§ **AIM OF THE TASK**
Every record should be written out exactly, with the pictures left out.
*** Begin section ***
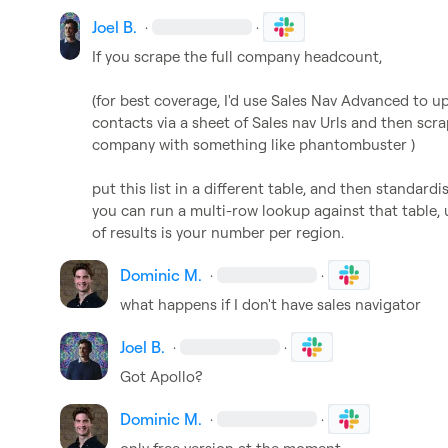
Joel B.
·
·
If you scrape the full company headcount,

(for best coverage, I'd use Sales Nav Advanced to up
contacts via a sheet of Sales nav Urls and then scrap
company with something like phantombuster )

put this list in a different table, and then standardi
you can run a multi-row lookup against that table,
of results is your number per region.
Dominic M.
·
·
what happens if I don't have sales navigator
Joel B.
·
·
Got Apollo?
Dominic M.
·
·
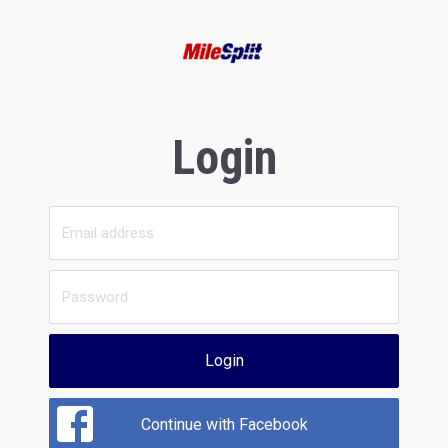
Login
Login
Continue with Facebook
*** End section ***
§ **ANSWER BOX**
Joel B.
·
·
If you scrape the full company headcount,

(for best coverage, I'd use Sales Nav Advanced to up
contacts via a sheet of Sales nav Urls and then scrap
company with something like phantombuster )

put this list in a different table, and then standardi
you can run a multi-row lookup against that table,
of results is your number per region.
Dominic M.
·
·
what happens if I don't have sales navigator
Joel B.
·
·
Got Apollo?
Dominic M.
·
·
Login
Login
Continue with Facebook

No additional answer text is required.